─── Material provided
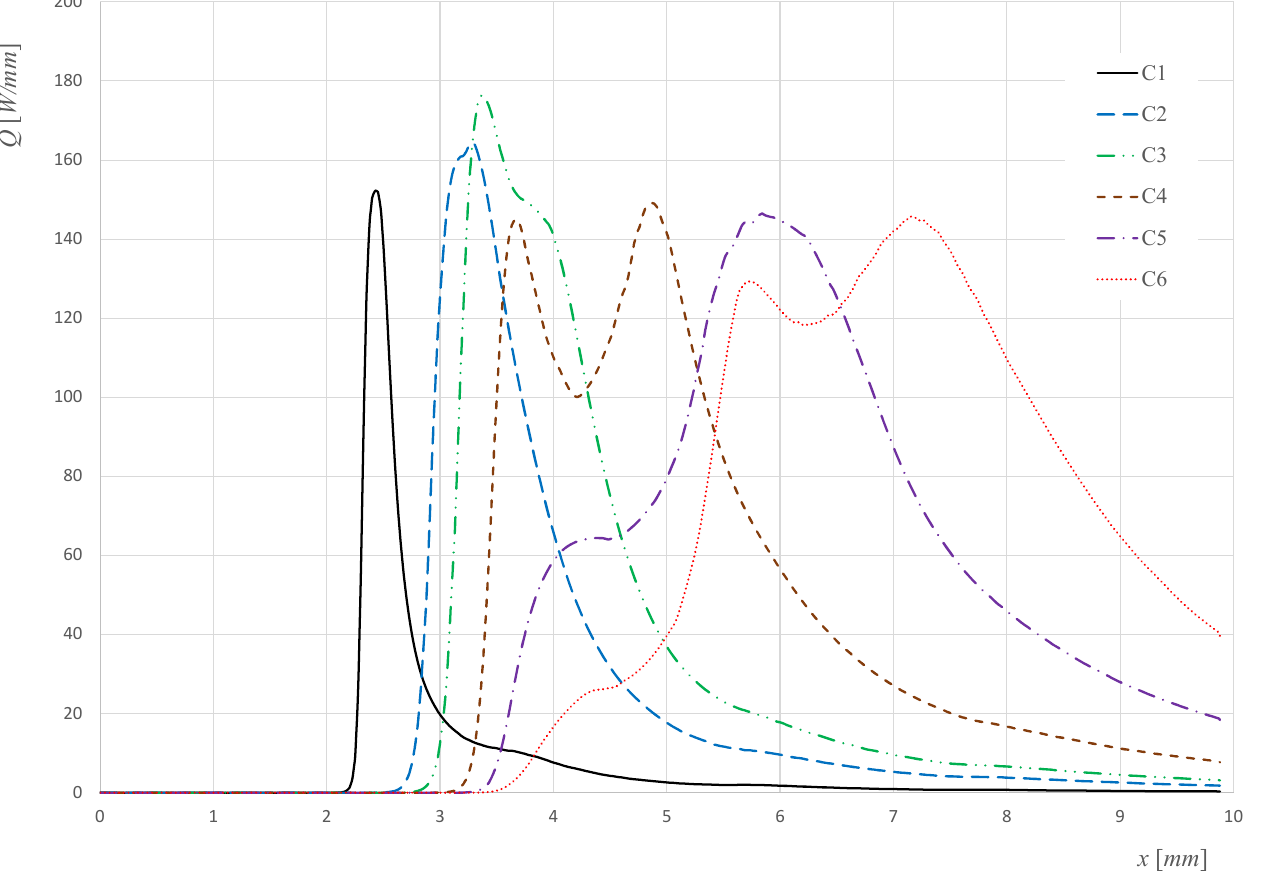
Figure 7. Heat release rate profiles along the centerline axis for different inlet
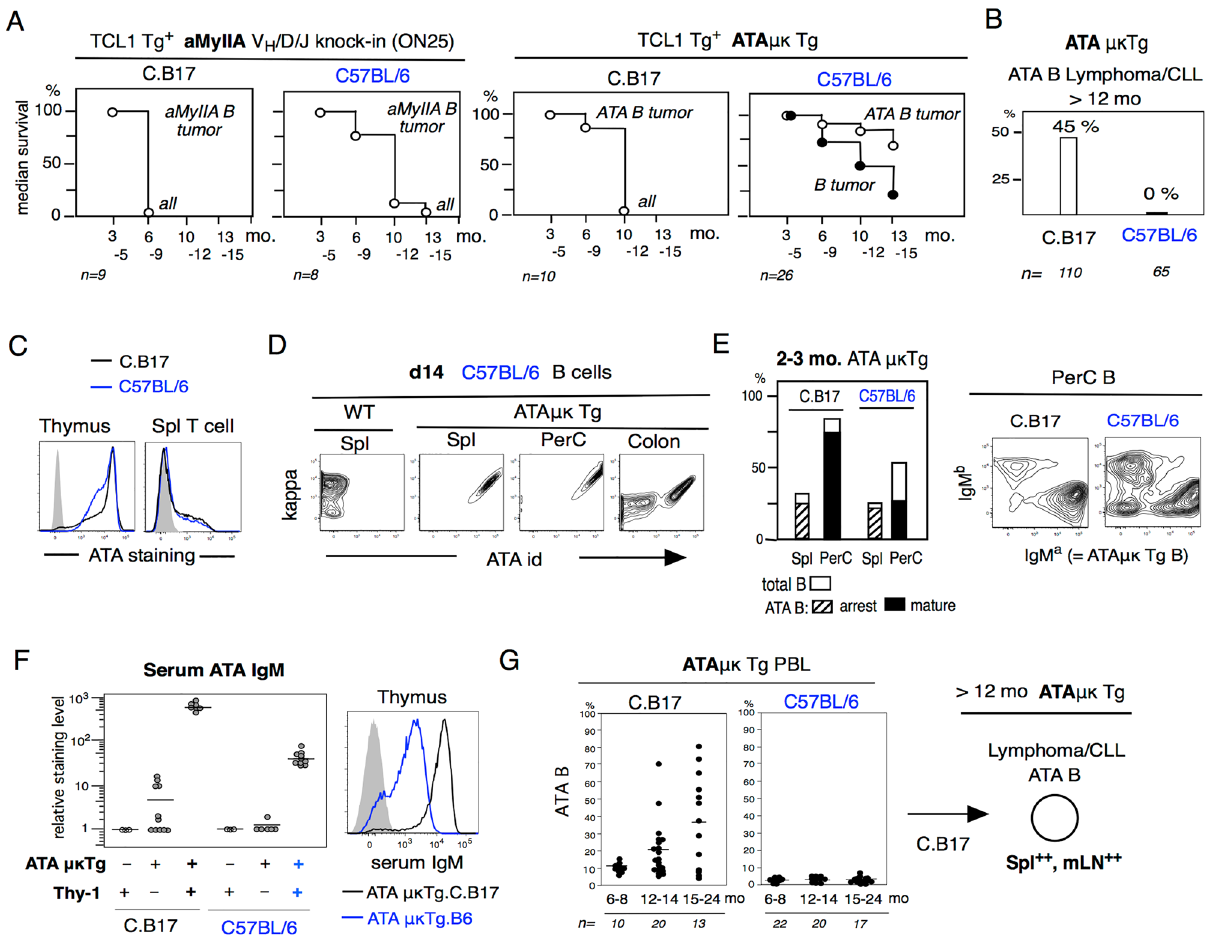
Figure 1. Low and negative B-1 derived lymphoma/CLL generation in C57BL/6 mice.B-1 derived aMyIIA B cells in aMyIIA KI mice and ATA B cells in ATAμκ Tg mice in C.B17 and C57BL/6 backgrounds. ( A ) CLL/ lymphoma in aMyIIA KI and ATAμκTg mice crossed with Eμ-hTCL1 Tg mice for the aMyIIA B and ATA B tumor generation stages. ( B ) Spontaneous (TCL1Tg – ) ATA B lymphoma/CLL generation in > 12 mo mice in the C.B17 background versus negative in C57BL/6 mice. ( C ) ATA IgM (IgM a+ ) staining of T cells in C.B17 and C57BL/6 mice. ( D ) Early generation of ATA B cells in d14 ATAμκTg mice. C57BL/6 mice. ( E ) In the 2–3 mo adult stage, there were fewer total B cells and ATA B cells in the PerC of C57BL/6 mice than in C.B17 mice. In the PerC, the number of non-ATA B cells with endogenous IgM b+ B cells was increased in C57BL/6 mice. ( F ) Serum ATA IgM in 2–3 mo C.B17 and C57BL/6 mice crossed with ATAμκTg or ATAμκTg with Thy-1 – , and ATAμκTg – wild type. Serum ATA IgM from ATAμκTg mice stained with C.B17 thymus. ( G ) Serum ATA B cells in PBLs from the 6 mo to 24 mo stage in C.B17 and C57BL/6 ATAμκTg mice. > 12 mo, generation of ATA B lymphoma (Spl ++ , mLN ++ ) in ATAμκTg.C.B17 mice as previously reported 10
──────
─── Material provided
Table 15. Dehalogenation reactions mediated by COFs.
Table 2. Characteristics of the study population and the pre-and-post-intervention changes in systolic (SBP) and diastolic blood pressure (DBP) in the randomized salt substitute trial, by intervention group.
──────
Task: Could you reproduce exactly the lines of the entries above, from the one with "Table 15. Dehalogenation" through the one with "Table 2. Characteristics", and nothing else?

Output below:
Table 15. Dehalogenation reactions mediated by COFs.
Table 2. Characteristics of the study population and the pre-and-post-intervention changes in systolic (SBP) and diastolic blood pressure (DBP) in the randomized salt substitute trial, by intervention group.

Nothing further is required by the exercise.